In [10]:
import numpy as np

In [11]:
def relu(z):
  return np.maximum(0, z)

def forward(w, x, b):
  return np.dot(w, x) + b

def cross_entropy(y_pred, y):
  epsilon = 1e-12 # Evita log(0)
  return -np.sum(y * np.log(y_pred + epsilon))

def softmax(z):
  return np.exp(z) / np.sum(np.exp(z))

def relu_derivada(z):
  return (z > 0).astype(float)

In [12]:
def fit(x, y, W1, b1, W2, b2):
  # Primer paso del forward (hidden layer)
  z1 = forward(W1, x, b1)
  a1 = relu(z1)

  # Segundo y último paso del forward (output layer)
  z2 = forward(W2, a1, b2)
  y_pred = softmax(z2)

  # Propagación retrógrada (gradiente de la salida)
  dz2 = y_pred - y
  dW2 = np.dot(dz2, a1.T)
  db2 = dz2

  # Propagación retrógrada (gradiente de la hidden layer)
  da1 = np.dot(W2.T, dz2)
  dz1 = da1 * relu_derivada(z1)
  dW1 = np.dot(dz1, x.T)
  db1 = dz1

  return dW1, db1, dW2, db2, y_pred

In [13]:
import tensorflow as tf

(x_train, y_train), (x_test, y_test) = tf.keras.datasets.mnist.load_data() # MNIST

In [14]:
# Normalización: de [0,255] a [0,1]
x_train = x_train.astype(np.float32) / 255.0
x_test = x_test.astype(np.float32) / 255.0

In [15]:
# One-hot encoding para las etiquetas
y_train = np.eye(10)[y_train]  # (60000, 10)
y_test = np.eye(10)[y_test]

In [16]:
ciclos = 5
learning_rate = 0.01

input_size = 784
hidden_size = 128
output_size = 10

In [17]:
# Inicialización de pesos y sesgos
np.random.seed(0)
W1 = np.random.randn(hidden_size, input_size) * np.sqrt(2. / input_size)
W2 = np.random.randn(output_size, hidden_size) * np.sqrt(2. / hidden_size)
b1 = np.zeros((hidden_size, 1))
b2 = np.zeros((output_size, 1))

In [18]:
for ciclo in range(ciclos):
  total_loss = 0

  for i in range(len(x_train)):

    x = x_train[i].reshape(-1, 1)  # Convertir (28,28) a (784,1)
    y = y_train[i].reshape(-1, 1) # Vector columna

    dW1, db1, dW2, db2, y_pred = fit(x, y, W1, b1, W2, b2)

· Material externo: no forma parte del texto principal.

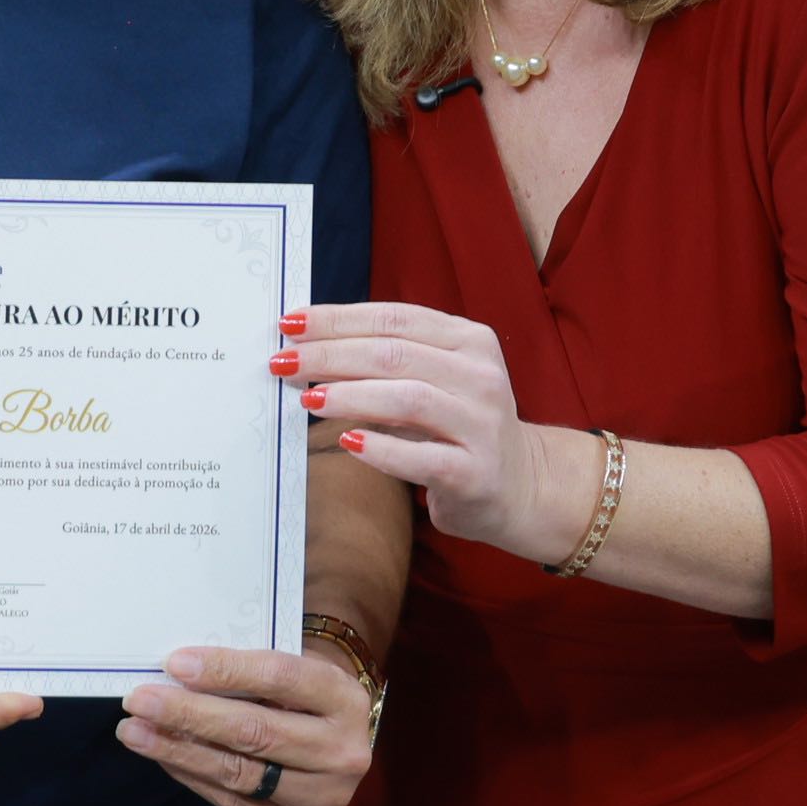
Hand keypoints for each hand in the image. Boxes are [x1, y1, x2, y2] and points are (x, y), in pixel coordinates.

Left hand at [118, 643, 374, 805]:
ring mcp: (325, 798)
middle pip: (255, 732)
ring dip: (178, 751)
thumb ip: (249, 670)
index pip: (281, 678)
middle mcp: (344, 752)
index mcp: (346, 699)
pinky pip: (235, 805)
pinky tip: (164, 758)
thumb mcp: (294, 666)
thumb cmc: (301, 692)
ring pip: (239, 775)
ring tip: (135, 732)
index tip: (175, 663)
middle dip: (188, 715)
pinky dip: (193, 778)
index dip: (226, 671)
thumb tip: (177, 672)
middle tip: (139, 701)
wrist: (341, 737)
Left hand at [286, 301, 590, 563]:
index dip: (339, 318)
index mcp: (469, 340)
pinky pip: (422, 457)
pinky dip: (381, 448)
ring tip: (309, 399)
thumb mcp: (436, 381)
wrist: (522, 487)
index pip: (395, 318)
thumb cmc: (461, 427)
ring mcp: (482, 425)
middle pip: (394, 354)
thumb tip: (310, 349)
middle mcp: (481, 375)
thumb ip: (388, 362)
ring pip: (409, 398)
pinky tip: (347, 442)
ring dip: (351, 396)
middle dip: (331, 355)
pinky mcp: (475, 473)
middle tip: (284, 363)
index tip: (292, 324)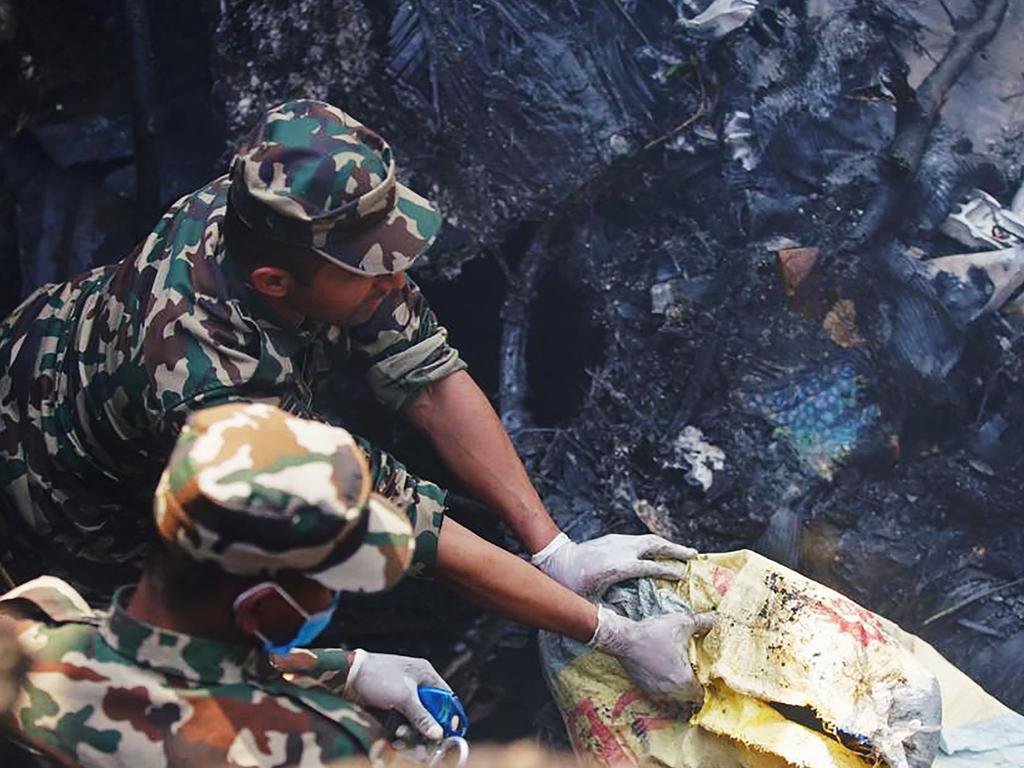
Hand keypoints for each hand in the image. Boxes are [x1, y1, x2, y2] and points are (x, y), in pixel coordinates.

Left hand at [343, 650, 451, 740]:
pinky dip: (402, 729)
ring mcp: (404, 695)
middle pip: (432, 710)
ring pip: (417, 718)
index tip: (448, 732)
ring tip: (403, 735)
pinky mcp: (392, 705)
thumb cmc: (377, 676)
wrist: (348, 677)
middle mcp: (417, 684)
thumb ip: (422, 716)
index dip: (448, 714)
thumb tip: (438, 733)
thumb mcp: (403, 697)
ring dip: (412, 730)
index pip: (446, 696)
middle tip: (425, 739)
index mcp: (424, 673)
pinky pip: (404, 720)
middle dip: (427, 726)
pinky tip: (397, 737)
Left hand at [532, 533, 697, 597]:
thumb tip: (628, 626)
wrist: (555, 558)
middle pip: (654, 545)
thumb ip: (610, 613)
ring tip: (684, 552)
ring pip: (648, 539)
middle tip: (694, 555)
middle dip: (676, 550)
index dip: (668, 571)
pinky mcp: (613, 538)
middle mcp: (620, 550)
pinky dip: (655, 543)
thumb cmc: (571, 585)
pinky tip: (661, 549)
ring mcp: (617, 541)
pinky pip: (640, 538)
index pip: (650, 567)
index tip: (683, 576)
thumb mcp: (588, 603)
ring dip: (667, 544)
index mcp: (618, 567)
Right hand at [589, 606, 713, 703]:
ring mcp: (658, 694)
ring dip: (681, 700)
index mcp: (684, 681)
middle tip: (698, 682)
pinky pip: (662, 702)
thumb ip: (702, 623)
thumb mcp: (682, 623)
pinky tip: (668, 684)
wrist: (624, 639)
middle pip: (690, 704)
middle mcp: (672, 693)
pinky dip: (667, 698)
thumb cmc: (654, 633)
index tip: (707, 679)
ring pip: (675, 706)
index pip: (703, 696)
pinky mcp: (646, 691)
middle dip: (695, 695)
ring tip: (683, 686)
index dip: (708, 689)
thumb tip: (717, 618)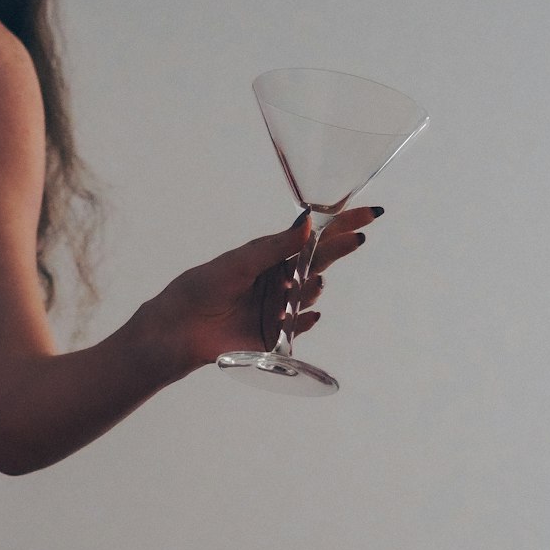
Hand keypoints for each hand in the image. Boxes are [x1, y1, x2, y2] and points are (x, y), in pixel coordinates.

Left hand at [145, 204, 382, 375]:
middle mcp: (282, 281)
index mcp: (274, 257)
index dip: (341, 225)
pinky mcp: (276, 337)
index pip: (313, 237)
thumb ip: (275, 246)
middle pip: (319, 262)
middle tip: (358, 237)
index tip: (368, 213)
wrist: (180, 328)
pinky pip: (299, 328)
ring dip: (312, 287)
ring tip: (305, 284)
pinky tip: (308, 314)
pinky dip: (305, 320)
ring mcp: (281, 309)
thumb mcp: (240, 261)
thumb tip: (308, 221)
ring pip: (309, 295)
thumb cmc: (203, 287)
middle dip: (340, 248)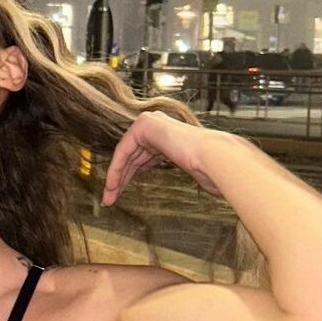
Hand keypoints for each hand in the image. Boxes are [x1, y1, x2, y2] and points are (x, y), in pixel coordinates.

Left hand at [100, 110, 222, 205]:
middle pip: (131, 156)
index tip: (118, 194)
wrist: (212, 158)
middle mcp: (158, 124)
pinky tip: (112, 186)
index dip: (128, 176)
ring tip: (108, 198)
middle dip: (120, 179)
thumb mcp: (185, 169)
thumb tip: (185, 182)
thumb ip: (171, 169)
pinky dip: (115, 170)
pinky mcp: (144, 125)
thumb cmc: (208, 167)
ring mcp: (151, 122)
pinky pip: (123, 151)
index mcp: (168, 134)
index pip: (141, 156)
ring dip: (115, 178)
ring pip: (124, 155)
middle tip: (109, 198)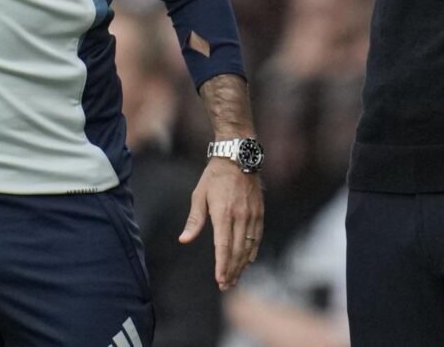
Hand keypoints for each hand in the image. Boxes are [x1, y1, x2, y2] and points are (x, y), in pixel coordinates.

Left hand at [179, 156, 262, 290]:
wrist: (238, 157)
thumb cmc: (214, 176)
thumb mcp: (199, 194)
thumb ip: (194, 219)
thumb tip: (184, 239)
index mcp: (223, 213)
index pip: (224, 246)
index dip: (222, 265)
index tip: (220, 279)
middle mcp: (240, 216)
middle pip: (237, 251)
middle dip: (232, 270)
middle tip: (226, 286)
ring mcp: (252, 215)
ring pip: (248, 247)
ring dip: (242, 265)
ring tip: (235, 279)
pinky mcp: (259, 213)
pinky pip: (257, 237)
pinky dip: (252, 252)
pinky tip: (248, 262)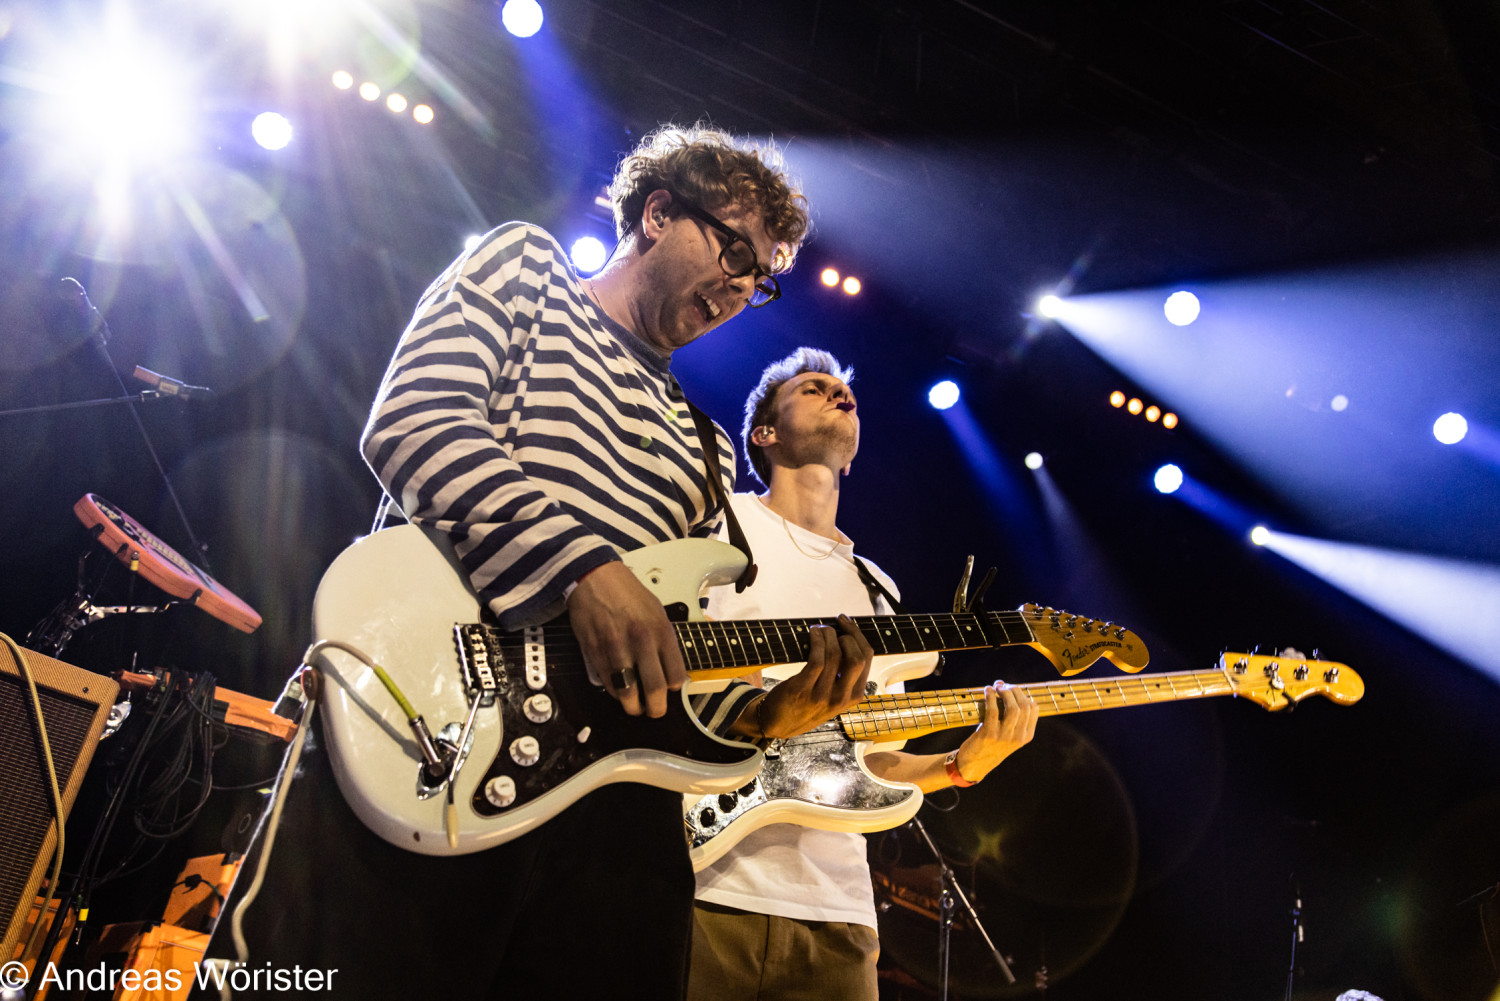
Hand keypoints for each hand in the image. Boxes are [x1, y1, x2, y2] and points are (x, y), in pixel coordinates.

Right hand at [567, 562, 685, 717]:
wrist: (595, 577)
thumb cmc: (628, 594)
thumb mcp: (657, 611)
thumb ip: (664, 640)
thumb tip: (670, 670)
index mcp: (661, 631)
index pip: (676, 674)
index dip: (674, 687)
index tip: (669, 688)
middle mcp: (641, 641)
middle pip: (654, 689)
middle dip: (656, 709)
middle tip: (654, 711)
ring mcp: (616, 648)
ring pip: (628, 693)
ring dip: (632, 707)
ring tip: (635, 707)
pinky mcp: (595, 652)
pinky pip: (608, 684)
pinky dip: (615, 693)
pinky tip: (619, 690)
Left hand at [734, 615, 873, 739]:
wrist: (779, 724)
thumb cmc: (808, 705)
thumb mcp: (834, 698)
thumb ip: (845, 678)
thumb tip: (848, 640)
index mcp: (854, 697)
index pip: (866, 660)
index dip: (859, 636)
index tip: (848, 624)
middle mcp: (841, 698)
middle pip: (857, 657)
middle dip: (849, 634)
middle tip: (837, 623)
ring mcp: (822, 695)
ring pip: (835, 654)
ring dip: (829, 634)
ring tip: (821, 628)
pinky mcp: (803, 689)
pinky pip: (816, 659)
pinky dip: (816, 641)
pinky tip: (813, 634)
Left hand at [953, 682, 1037, 782]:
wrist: (974, 765)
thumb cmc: (991, 744)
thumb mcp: (1008, 735)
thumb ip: (1011, 716)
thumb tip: (1005, 687)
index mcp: (1026, 735)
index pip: (1034, 708)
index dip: (1022, 693)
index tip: (1012, 688)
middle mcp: (1019, 737)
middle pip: (1025, 705)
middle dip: (1014, 690)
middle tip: (1003, 686)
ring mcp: (1005, 737)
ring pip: (1013, 707)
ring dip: (1004, 692)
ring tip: (996, 687)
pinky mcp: (989, 735)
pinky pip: (993, 711)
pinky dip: (990, 697)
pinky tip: (987, 691)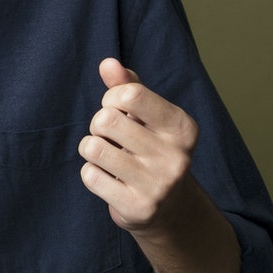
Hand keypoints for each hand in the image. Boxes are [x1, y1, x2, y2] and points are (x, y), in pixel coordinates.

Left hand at [78, 58, 199, 234]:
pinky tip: (108, 178)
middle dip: (98, 124)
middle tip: (110, 136)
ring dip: (91, 148)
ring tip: (108, 155)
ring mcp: (158, 185)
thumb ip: (127, 86)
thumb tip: (108, 64)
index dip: (111, 98)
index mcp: (182, 127)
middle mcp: (176, 157)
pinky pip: (90, 176)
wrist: (171, 209)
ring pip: (93, 148)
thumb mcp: (147, 115)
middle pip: (106, 120)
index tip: (118, 110)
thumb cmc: (152, 147)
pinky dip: (91, 173)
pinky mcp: (138, 208)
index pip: (130, 94)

    W1 -= learning_rate * dW1
    b1 -= learning_rate * db1
    W2 -= learning_rate * dW2
    b2 -= learning_rate * db2

    total_loss += cross_entropy(y_pred, y)
  avg_loss = total_loss / len(x_train)
  print(f"Época {ciclo + 1}/{ciclos} - Pérdida promedio: {avg_loss:.4f}")

Época 1/5 - Pérdida promedio: 0.2115
Época 2/5 - Pérdida promedio: 0.0968
Época 3/5 - Pérdida promedio: 0.0658
Época 4/5 - Pérdida promedio: 0.0482
Época 5/5 - Pérdida promedio: 0.0365


In [19]:
correct = 0
for i in range(len(x_test)):
    x = x_test[i].reshape(-1, 1) # Vector columna
    y = y_test[i]

    # Forward
    z1 = np.dot(W1, x) + b1
    a1 = relu(z1)
    z2 = np.dot(W2, a1) + b2
    y_pred = softmax(z2)

    if np.argmax(y_pred) == np.argmax(y):
        correct += 1

accuracy = correct / len(x_test)
print(f"Precisión en test: {accuracy * 100:.2f}%")

Precisión en test: 97.08%